Cały Microsoft. Naturalnie zawsze znajdzie się ktoś, komu nic takiego się nie przydarzyło i będzie mię tu oskarżał o wpis sponsorowany lub co gorsza, o współpracę z, a tfu, Spiderswebem. :smile:

1 polubienie

No to ja miałem PS3, PS4 i teraz PS4 PRO i zdarzały się czasem takie kwiatki, że miałem ochotę pizgnąć konsolą o ścianę. Może po prostu nie mam szczęścia do elektroniki? :man_shrugging:

Spróbuj przytulić i pogłaskać :slight_smile:

Do Playstation to jeszcze mogę spróbować, ale co będzie, jeśli mnie ktoś zobaczy tulącego się do sprzętu Microsoftu? Przecież mnie wyrzucą z klubu fanbojów Apple!

1 polubienie

Fanboje Apple gardzą grami. Nie martw się.

Często na Xboksie są takie cyrki? Po Windows Update wiem do czego zdolny jest Microsoft i jeśli to jest tak nieużywalne jak PlayStation to sobie dam spokój. Gram rzadko i cenię sobie równowagę psychiczną.

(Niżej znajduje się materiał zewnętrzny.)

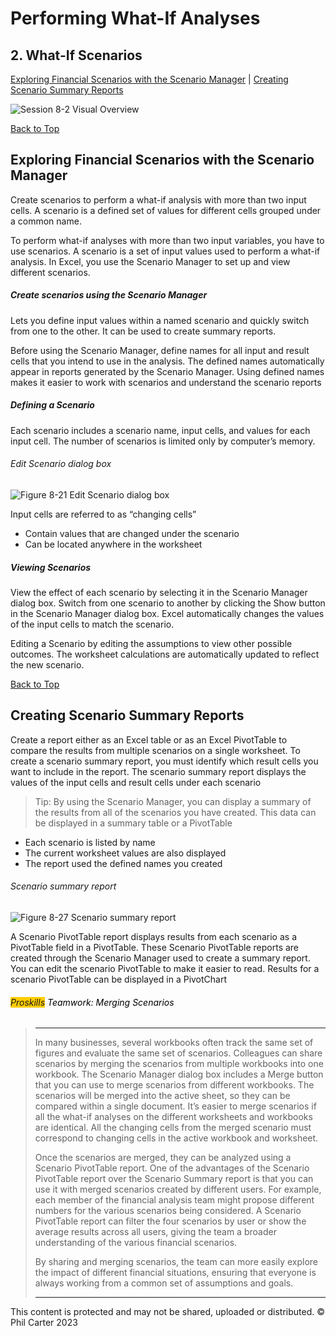 # Performing What-If Analyses
[](#top)
## 2. What-If Scenarios
[Exploring Financial Scenarios with the Scenario Manager](#exploring-financial-scenarios-with-the-scenario-manager) |
[Creating Scenario Summary Reports](#creating-scenario-summary-reports)

![Session 8-2 Visual Overview](../images/modules/M08/Session%208-2.png)  

[Back to Top](#top)
## [](#exploring-financial-scenarios-with-the-scenario-manager)Exploring Financial Scenarios with the Scenario Manager

Create scenarios to perform a what-if analysis with more than two input cells. A scenario is a defined set of values for different cells grouped under a common name.

To perform what-if analyses with more than two input variables, you have to use scenarios. A scenario is a set of input values used to perform a what-if analysis. In Excel, you use the Scenario Manager to set up and view different scenarios.

##### Create scenarios using the Scenario Manager

Lets you define input values within a named scenario and quickly switch from one to the other. It can be used to create summary reports.

Before using the Scenario Manager, define names for all input and result cells that you intend to use in the analysis. The defined names automatically appear in reports generated by the Scenario Manager. Using defined names makes it easier to work with scenarios and understand the scenario reports

##### Defining a Scenario

Each scenario includes a scenario name, input cells, and values for each input cell. The number of scenarios is limited only by computer’s memory.

###### Edit Scenario dialog box
![Figure 8-21 Edit Scenario dialog box](../images/modules/M08/Figure%208-21.png)

Input cells are referred to as “changing cells”

* Contain values that are changed under the scenario
* Can be located anywhere in the worksheet

##### Viewing Scenarios

View the effect of each scenario by selecting it in the Scenario Manager dialog box. Switch from one scenario to another by clicking the Show button in the Scenario Manager dialog box. Excel automatically changes the values of the input cells to match the scenario.

Editing a Scenario by editing the assumptions to view other possible outcomes. The worksheet calculations are automatically updated to reflect the new scenario.

[Back to Top](#top)
## [](#creating-scenario-summary-reports)Creating Scenario Summary Reports

Create a report either as an Excel table or as an Excel PivotTable to compare the results from multiple scenarios on a single worksheet. To create a scenario summary report, you must identify which result cells you want to include in the report. The scenario summary report displays the values of the input cells and result cells under each scenario

> Tip: By using the Scenario Manager, you can display a summary of the results from all of the scenarios you have created. This data can be displayed in a summary table or a PivotTable

* Each scenario is listed by name
* The current worksheet values are also displayed
* The report used the defined names you created

###### Scenario summary report
![Figure 8-27 Scenario summary report](../images/modules/M08/Figure%208-27.png)

A Scenario PivotTable report displays results from each scenario as a PivotTable field in a PivotTable. These Scenario PivotTable reports are created through the Scenario Manager used to create a summary report. You can edit the scenario PivotTable to make it easier to read. Results for a scenario PivotTable can be displayed in a PivotChart

###### <span style="background-color: #ffcc00;">Proskills</span> <span style="color: #000000;">Teamwork: Merging Scenarios</span>

><hr> In many businesses, several workbooks often track the same set of figures and evaluate the same set of scenarios. Colleagues can share scenarios by merging the scenarios from multiple workbooks into one workbook. The Scenario Manager dialog box includes a Merge button that you can use to merge scenarios from different workbooks. The scenarios will be merged into the active sheet, so they can be compared within a single document. It’s easier to merge scenarios if all the what-if analyses on the different worksheets and workbooks are identical. All the changing cells from the merged scenario must correspond to changing cells in the active workbook and worksheet.
> 
> Once the scenarios are merged, they can be analyzed using a Scenario PivotTable report. One of the advantages of the Scenario PivotTable report over the Scenario Summary report is that you can use it with merged scenarios created by different users. For example, each member of the financial analysis team might propose different numbers for the various scenarios being considered. A Scenario PivotTable report can filter the four scenarios by user or show the average results across all users, giving the team a broader understanding of the various financial scenarios.
> 
> By sharing and merging scenarios, the team can more easily explore the impact of different financial situations, ensuring that everyone is always working from a common set of assumptions and goals.
> <hr>

This content is protected and may not be shared, uploaded or distributed. © Phil Carter 2023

W ogóle to bardzo mnie dziwi jak dużo jest aplikacji (np. Prime Video czy NowTV) czy usług (PlayStation Network czy icloud na Windows), które są praktycznie nieużywalne, a rzadko się słyszy żeby ktoś na nie narzekał.

Ciekawe co piszesz. Ja nie miałem takich problemów, chociaż okazjonalnie wyskakiwały jakieś pojedyncze błędy, które rozwiązywało ponowne uruchomienie.

Pada z niesymetrycznych gałkami uwielbiam.